Hört sich erstmal hart an, trifft es allerdings leider sehr genau. Das soll natürlich nicht heißen das wir die Schulmedizin und Pharmaindustrie nicht brauchen, keineswegs. Meiner Meinung nach müsste nur mal langsam ein Umdenken stattfinden. Der Grund für diesen Beitrag lieferten mir ein paar Zahlen die mir kürzlich in die Hände fielen. Nicht mal 4 % aller Einnahmen der gesetzlichen Krankenkassen werden für präventive Maßnahmen ausgeben. Und das seit Jahrzehnten.
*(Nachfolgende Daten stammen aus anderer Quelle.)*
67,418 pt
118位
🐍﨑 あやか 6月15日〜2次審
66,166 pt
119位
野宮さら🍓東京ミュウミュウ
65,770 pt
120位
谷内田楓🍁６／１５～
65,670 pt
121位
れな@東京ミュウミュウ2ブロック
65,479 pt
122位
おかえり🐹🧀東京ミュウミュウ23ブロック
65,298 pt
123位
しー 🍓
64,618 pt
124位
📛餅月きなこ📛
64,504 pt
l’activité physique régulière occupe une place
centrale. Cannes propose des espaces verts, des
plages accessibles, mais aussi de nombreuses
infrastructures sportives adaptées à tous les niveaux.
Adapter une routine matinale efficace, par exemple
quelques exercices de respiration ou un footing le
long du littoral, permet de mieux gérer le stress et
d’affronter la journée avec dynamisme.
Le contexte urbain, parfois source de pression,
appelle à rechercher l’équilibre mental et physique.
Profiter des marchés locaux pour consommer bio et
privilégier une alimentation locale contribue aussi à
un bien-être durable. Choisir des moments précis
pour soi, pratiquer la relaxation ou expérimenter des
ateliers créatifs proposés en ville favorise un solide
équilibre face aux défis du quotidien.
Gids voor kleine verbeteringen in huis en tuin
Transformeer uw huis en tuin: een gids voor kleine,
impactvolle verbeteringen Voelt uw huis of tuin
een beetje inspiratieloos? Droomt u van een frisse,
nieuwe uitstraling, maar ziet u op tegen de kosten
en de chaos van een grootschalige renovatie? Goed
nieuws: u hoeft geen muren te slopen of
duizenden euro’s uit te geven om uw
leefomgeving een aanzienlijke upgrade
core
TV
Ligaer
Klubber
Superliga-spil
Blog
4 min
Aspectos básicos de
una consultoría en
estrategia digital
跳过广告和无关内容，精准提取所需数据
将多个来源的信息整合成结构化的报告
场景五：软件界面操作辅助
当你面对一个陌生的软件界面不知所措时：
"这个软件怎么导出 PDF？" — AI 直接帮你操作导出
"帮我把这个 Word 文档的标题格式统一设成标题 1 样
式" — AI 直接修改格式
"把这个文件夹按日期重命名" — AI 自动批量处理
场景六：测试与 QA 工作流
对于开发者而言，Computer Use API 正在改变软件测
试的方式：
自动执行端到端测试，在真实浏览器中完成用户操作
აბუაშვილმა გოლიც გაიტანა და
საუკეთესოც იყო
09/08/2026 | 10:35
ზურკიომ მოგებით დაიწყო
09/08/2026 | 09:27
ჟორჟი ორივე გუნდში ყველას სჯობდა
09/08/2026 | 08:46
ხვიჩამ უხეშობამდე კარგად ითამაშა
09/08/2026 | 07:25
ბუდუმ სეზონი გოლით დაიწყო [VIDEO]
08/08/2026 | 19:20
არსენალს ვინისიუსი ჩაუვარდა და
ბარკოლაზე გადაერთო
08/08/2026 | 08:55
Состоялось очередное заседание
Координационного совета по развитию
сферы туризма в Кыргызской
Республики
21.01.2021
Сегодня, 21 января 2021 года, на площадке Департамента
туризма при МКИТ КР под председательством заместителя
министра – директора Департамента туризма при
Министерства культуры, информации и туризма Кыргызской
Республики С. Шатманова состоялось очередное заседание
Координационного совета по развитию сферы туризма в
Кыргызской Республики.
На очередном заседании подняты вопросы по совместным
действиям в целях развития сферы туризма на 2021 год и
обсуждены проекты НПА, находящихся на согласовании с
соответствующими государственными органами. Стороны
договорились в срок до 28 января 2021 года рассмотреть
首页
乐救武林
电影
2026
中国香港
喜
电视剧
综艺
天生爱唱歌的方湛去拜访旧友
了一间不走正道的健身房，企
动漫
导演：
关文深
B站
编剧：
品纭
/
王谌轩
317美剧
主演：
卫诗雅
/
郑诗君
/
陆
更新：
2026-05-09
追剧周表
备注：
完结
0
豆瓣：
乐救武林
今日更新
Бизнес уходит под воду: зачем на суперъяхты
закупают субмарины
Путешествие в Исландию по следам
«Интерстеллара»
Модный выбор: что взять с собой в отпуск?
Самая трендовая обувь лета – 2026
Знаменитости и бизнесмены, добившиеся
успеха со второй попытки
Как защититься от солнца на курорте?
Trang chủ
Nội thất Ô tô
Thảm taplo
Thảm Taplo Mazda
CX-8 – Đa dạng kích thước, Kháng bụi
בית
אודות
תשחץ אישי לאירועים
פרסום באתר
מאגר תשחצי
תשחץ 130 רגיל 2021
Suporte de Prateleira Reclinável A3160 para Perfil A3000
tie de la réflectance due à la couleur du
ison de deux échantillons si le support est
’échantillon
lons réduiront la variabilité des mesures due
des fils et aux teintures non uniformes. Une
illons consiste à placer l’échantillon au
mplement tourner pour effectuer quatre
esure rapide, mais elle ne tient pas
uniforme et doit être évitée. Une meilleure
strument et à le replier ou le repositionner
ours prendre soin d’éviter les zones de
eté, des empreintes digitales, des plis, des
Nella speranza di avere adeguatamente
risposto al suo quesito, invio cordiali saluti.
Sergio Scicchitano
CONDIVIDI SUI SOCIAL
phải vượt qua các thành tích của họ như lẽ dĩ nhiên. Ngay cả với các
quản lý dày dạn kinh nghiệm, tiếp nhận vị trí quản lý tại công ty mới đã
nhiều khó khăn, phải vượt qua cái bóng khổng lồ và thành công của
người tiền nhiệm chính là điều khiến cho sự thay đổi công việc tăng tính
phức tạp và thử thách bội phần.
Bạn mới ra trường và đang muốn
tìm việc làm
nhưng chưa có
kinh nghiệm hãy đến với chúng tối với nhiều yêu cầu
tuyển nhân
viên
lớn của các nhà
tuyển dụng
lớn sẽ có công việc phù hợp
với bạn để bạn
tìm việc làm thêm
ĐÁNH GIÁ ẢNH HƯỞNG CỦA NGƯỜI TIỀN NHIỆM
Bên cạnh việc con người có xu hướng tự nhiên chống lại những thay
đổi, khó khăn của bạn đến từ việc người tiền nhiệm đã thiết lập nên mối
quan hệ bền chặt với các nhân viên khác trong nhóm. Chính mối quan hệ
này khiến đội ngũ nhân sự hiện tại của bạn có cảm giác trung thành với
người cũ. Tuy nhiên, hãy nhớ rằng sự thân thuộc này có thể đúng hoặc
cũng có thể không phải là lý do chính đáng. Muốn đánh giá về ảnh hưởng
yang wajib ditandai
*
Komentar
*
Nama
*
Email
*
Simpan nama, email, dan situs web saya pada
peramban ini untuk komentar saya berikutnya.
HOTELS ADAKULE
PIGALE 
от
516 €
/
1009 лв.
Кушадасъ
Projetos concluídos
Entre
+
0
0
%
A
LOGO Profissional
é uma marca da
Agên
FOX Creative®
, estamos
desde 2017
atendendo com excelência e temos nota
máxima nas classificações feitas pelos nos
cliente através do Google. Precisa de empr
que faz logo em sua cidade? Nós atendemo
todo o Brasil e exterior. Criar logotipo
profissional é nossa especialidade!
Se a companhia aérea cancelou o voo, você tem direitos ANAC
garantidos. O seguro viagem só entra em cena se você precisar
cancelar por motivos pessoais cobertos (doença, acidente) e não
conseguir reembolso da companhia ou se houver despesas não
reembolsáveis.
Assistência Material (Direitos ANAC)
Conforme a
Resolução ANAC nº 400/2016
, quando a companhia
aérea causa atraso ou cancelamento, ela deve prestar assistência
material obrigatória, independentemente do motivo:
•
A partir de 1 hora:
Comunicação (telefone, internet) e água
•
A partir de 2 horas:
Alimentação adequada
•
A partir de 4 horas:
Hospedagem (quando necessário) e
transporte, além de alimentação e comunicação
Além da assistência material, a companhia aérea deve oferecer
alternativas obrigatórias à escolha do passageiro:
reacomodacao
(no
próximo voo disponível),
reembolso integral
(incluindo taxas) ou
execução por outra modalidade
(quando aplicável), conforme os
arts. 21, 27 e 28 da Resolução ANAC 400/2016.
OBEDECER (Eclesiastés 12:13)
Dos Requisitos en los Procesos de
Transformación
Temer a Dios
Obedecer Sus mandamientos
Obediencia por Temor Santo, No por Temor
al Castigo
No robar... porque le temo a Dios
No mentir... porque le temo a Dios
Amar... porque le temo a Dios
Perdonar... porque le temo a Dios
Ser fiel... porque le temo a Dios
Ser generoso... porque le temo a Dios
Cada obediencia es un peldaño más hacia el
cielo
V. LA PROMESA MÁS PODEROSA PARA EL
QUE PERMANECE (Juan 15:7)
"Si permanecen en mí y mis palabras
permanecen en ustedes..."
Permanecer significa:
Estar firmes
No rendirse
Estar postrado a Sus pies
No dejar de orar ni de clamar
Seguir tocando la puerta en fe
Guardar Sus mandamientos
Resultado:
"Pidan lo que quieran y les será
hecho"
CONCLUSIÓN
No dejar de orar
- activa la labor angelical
Erschreckend deshalb, weil man schon sehr lange weiß, dass unsere Zivilisationskrankheiten wie Diabestes, Schlaganfall, Herzinfarkt usw. in den meisten Fällen über einen Zeitraum von 8-10 Jahren entstehen, ohne dass es zu Symptomen kommt. Soll heißen, wenn jemand plötzlich mit einem Herzinfarkt ins Krankenhaus eingeliefert wird, hat sich dieser lange unbemerkt angebahnt. Gilt für sehr sehr viele Krankheiten. Sehr oft entstehen entzündliche Prozesse im Körper, die der Patient erst mal nicht wahrnimmt. Merkt er nichts, tut er auch nichts. Genau hier sollte man ansetzen um eine Erkrankung zu verhindern. Zumal die Schulmedizin UND die Pharmaindustrie zugeben, dass von den mittlerweile über 42 000 weltweit bekannten Krankheiten weniger als 10% mit Medikamenten ( über 125 000 Apothekenpflichtig) heilbar sind. Doch leider wird in dieser Industrie so viel Geld verdient, das der Anschein entsteht, man wolle hier gar nichts ändern. Ein chronisch kranker Patient ist wie eine Gelddruckmaschine (siehe letzten Chemo-Skandal) für die Pharma, finanziert von der Solidargemeinschaft der gesetzlich versicherten. Und zu allem Überfluss hat man jetzt noch einen Pharmalobbyisten zum Gesundheitsminister gemacht, Nachtigall ick hör dir trapsen.

 

Was kann jeder Einzelne für sich tun?

Als allererstes Eigenverantwortung übernehmen und einfach verstehen, dass der Arzt nur für unsere Krankheiten zuständig ist, das hat er studiert. Um unser Gesundheit müssen wir uns selber kümmern. Nicht mehr alles kritiklos hinnehmen, Dinge hinterfragen, Alternativen suchen. Die eigene Lebensweise hinterfragen. Treibe ich Sport? Warum ist das wichtig. Habe ich viel Stress? Wie kann ich den abstellen. Wie ist meine Ernährungsweise? Weiß ich eigentlich was ich da zu mir nehme? Kleines Beispiel; vor ca.200 Jahren hat der Mensch 1kg Zucker/Jahr zu sich genommen, heute sind es rund 100kg/Jahr. Weizen hatte vor 50 Jahren einen Glutenanteil von 15%. Heute sind es über 55%. Als Kind gab es bei uns 1-2 Mal die Woche Fleisch. Heute kann sich niemand mehr auch nur EINE Mahlzeit ohne tierische Produkte vorstellen. Wenn wir nur diese 3 Beispiele nehmen, bedeutet das langfristig für unsere Gesundheit den GAU. Leider gesellen sich hierzu eine Menge äußerer Einflüsse wie Elektrosmog, Umweltgifte, Reizüberflutung etc. derer wir uns nur schwerlich entziehen können.
 

Fazit: Werde aktiv. Nutze alle Möglichkeiten zur Informationsbeschaffung. Optimiere deine Lebensgewohnheiten Schritt für Schritt. Verlasse deine Komfortzone, die bringt dich irgendwann um.

Nur 3% der Menschen in Deutschland sterben einen Alterstod. Der Rest durch chronische Krankheiten oder Unfall, denk mal darüber nach.